Holden has become the first car company in Australia to rent vehicles directly to the general public – giving them the option to switch between a hatchback, an SUV or a ute at a short notice, as their needs change throughout the year.
Holden’s rental car service called Maven has been around since 2017, but until now has only made cars available to drivers in the “gig” economy, such as food delivery drivers or Uber ride-share drivers.
Over the past two years the Maven service has built up more than 6000 members who have used more than 2300 Holden cars to complete more than 9 million ride-sharing or food delivery journeys – in the process clocking up more than 200 million kilometres combined.
Holden has expanded the Maven fleet to 2500 in anticipation of growing demand from retail customers. By comparison, car-share market leader GoGet has about 3000 vehicles that can be rented hourly or daily, from $74 to $93 per day, depending on which plan subscribers are on.
There is no membership fee to join Holden’s Maven service, but the cars available for weekly rental start with the Holden Trax city SUV ($225 per week), and then go up in price to include the Holden Calais sedan ($265), the Holden Equinox medium SUV ($250) and the Holden Acadia seven-seat SUV ($330). The Holden Trailblazer, or a Holden Colorado LTZ ute with a tow bar is $300 per week.
The prices are dearer than taking out a long-term loan but the fees include insurance, scheduled servicing, unlimited kilometres, and 24/7 roadside assistance. Plus, customers have the choice of extended periods without a car to avoid weekly fees. Insurance claim excess is $1000 for drivers over 25 and $1500 for drivers under 25.
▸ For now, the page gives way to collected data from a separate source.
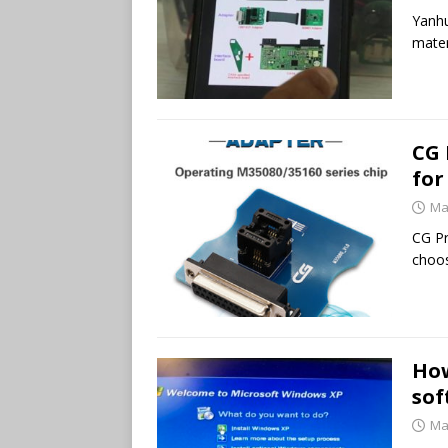
Yanhu
mater
CG 
for
Ma
CG P
choos
How
sof
Ma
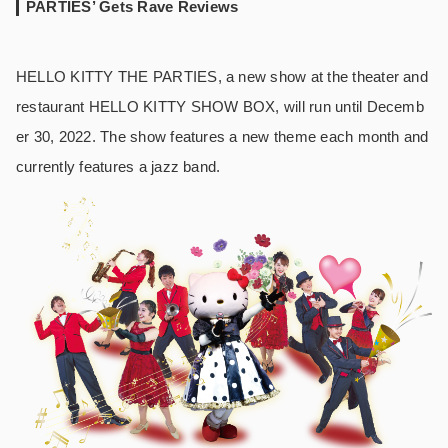
PARTIES’ Gets Rave Reviews
HELLO KITTY THE PARTIES, a new show at the theater and
restaurant HELLO KITTY SHOW BOX, will run until Decemb
er 30, 2022. The show features a new theme each month and
currently features a jazz band.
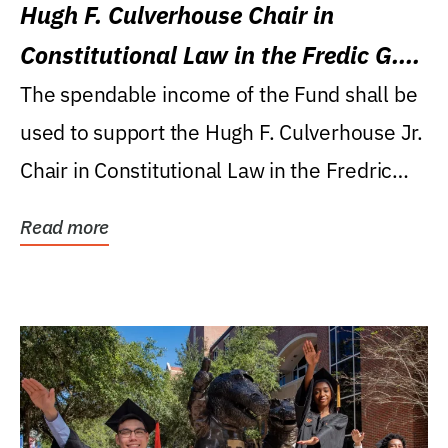
Hugh F. Culverhouse Chair in
Constitutional Law in the Fredic G.
Levin College of Law
The spendable income of the Fund shall be
used to support the Hugh F. Culverhouse Jr.
Chair in Constitutional Law in the Fredric
G....
Read more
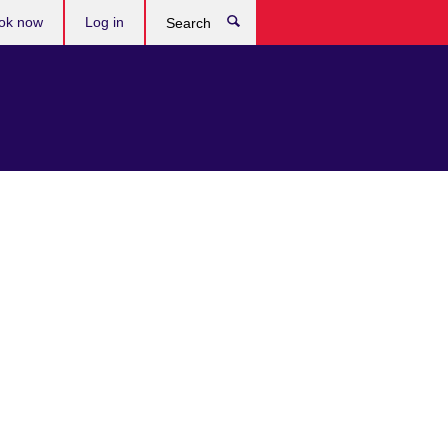
ok now
Log in
Search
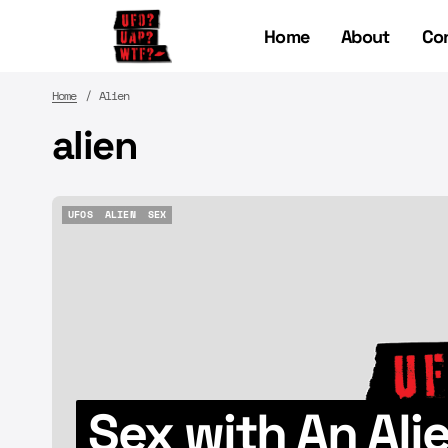
Home
About
Co
Home
Alien
alien
UFOS
ALIEN
SEX
UFOS
ALIEN
SEX
Sex with An Al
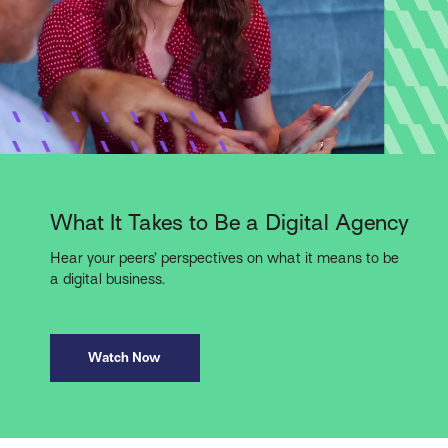
What It Takes to Be a Digital Agency
Hear your peers’ perspectives on what it means to be
a digital business.
Watch Now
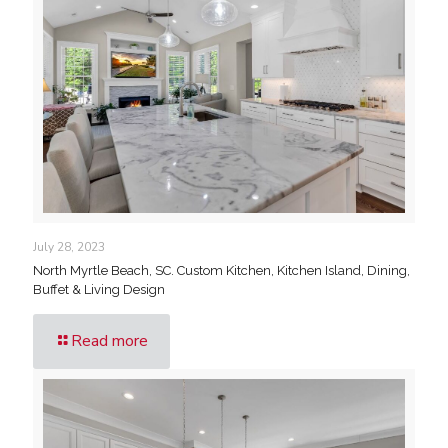
July 28, 2023
North Myrtle Beach, SC. Custom Kitchen, Kitchen Island, Dining,
Buffet & Living Design
Read more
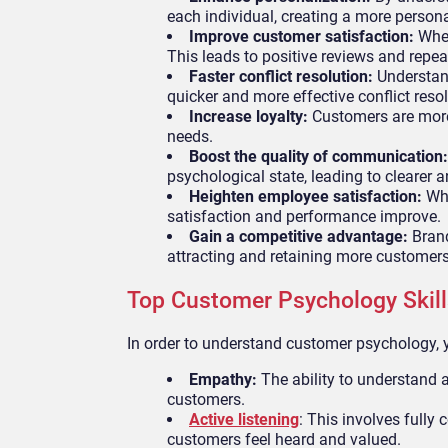
each individual, creating a more person
Improve customer satisfaction:
When
This leads to positive reviews and repea
Faster conflict resolution:
Understand
quicker and more effective conflict resol
Increase loyalty:
Customers are more 
needs.
Boost the quality of communication
psychological state, leading to clearer 
Heighten employee satisfaction:
Whe
satisfaction and performance improve.
Gain a competitive advantage:
Brand
attracting and retaining more customers
Top Customer Psychology Skill
In order to understand customer psychology, y
Empathy:
The ability to understand a
customers.
Active listening
: This involves fully
customers feel heard and valued.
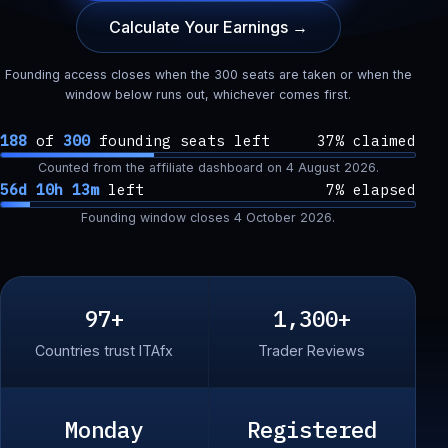
Calculate Your Earnings →
Founding access closes when the 300 seats are taken or when the
window below runs out, whichever comes first.
188
of
300
founding seats left
37% claimed
Counted from the affiliate dashboard on
4 August 2026
.
56d 10h 13m
left
7% elapsed
Founding window closes
4 October 2026
.
97+
1,300+
Countries trust ITAfx
Trader Reviews
Monday
Registered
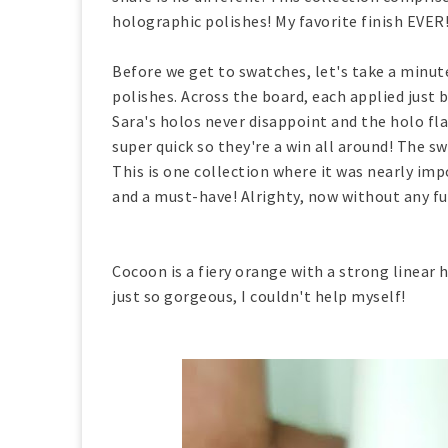
holographic polishes! My favorite finish EVER
Before we get to swatches, let's take a minut
polishes. Across the board, each applied just b
Sara's holos never disappoint and the holo fl
super quick so they're a win all around! The s
This is one collection where it was nearly impo
and a must-have! Alrighty, now without any f
Cocoon is a fiery orange with a strong linear h
just so gorgeous, I couldn't help myself!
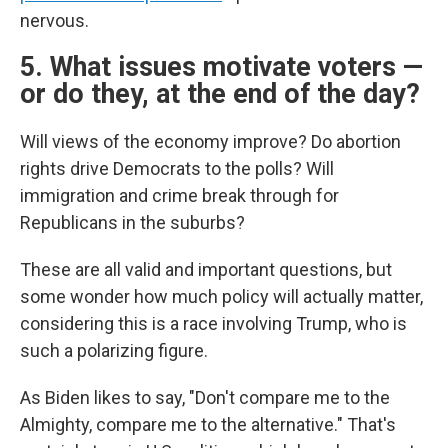
nervous.
5. What issues motivate voters —
or do they, at the end of the day?
Will views of the economy improve? Do abortion
rights drive Democrats to the polls? Will
immigration and crime break through for
Republicans in the suburbs?
These are all valid and important questions, but
some wonder how much policy will actually matter,
considering this is a race involving Trump, who is
such a polarizing figure.
As Biden likes to say, "Don't compare me to the
Almighty, compare me to the alternative." That's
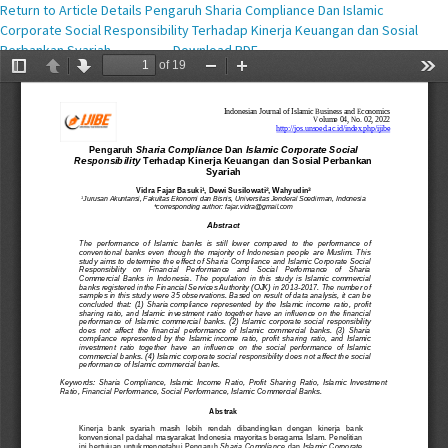
Return to Article Details
Pengaruh Sharia Compliance Dan Islamic
Corporate Social Responsibility Terhadap Kinerja Keuangan dan Sosial
Perbankan Syariah
Download PDF
Download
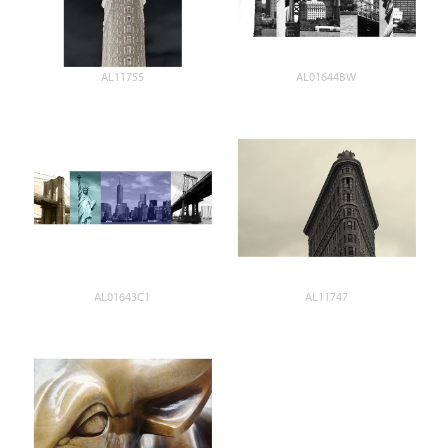
AL11755
AL01644BW
AL01643C1
AL11747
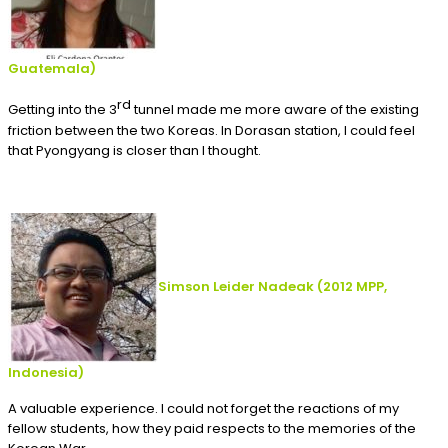
Guatemala
)
rd
Getting into the 3
tunnel made me more aware of the existing
friction between the two Koreas. In Dorasan station, I could feel
that Pyongyang is closer than I thought.
Simson Leider Nadeak
(2012
MPP,
Indonesia
)
A valuable experience. I could not forget the reactions of my
fellow students, how they paid respects to the memories of the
Customers who sign up must first take the vehicle for a minimum 28 days before switching to week-by-week rental periods. You can also go without a car for most of the year, but the minimum rental periods are seven-day blocks.
Maven only needs seven days’ notice to switch vehicle types. For example, you could rent a hatchback for most of the year but switch to an SUV or ute during the holidays.
“The offer is designed to feel like vehicle ownership but without the hassles,” says a media statement from Holden.
“With only seven days’ notice required, members can take a break, change their model or when their needs change (such as) heading overseas, members can drop their vehicle off and pick up another when they get back.”
For now the Maven service is only available at selected Holden dealers in Melbourne, Sydney, Adelaide, Brisbane, the Gold Coast, the Sunshine Coast and Perth.
The service is not currently offered in Canberra, Tasmania, or the Northern Territory but the vehicles can be driven there, though not swapped there.
Holden says the next generation of car buyers and drivers – millennials – are becoming increasingly accustomed to not owning expensive items outright, whether it be renting a home or rolling over new mobile phones on a plan.
In fact, Holden says nearly four out of every five Maven customers so far is a millennial who “values experiences over possessions (and) spend money on a desirable experiences instead of buying goods”.
The company says Maven can also be used by small businesses to “reduce their capital outlays or … reward employees with an upgraded work vehicle without committing to a long-term lease”.
In March this year, Toyota launched its Kinto car-share service in Tokyo “as society shifts from conventional car ownership to car usage that can be enjoyed wherever and as much as users would like”.
The Japanese company said at the time it will “continue to watch the market and listen to customer feedback to determine … when a Toyota subscription service is right for Australia”.
Luxury brands are also eyeing off the car-share segment locally following successful trials overseas.
“The subscription model is an important direction for us for the future,” Volvo Australia boss Nick Connor told CarAdvice earlier this year.
“I don’t think younger people value ownership any more,” Mr Connor said at the time, because they like the idea of “using something and then giving it back”.
"The subscription model has a lot of legs, and it can be premium priced – frankly it needs to be premium priced to make us any money,” he said.
Not every car-sharing experiment has been successful, however. In the US, General Motors “temporarily paused” its 'Book By Cadillac' luxury-car sharing service at the end of 2018 after just two years of operation. It had allowed customers access to a range of prestige vehicles for $US1800 a month.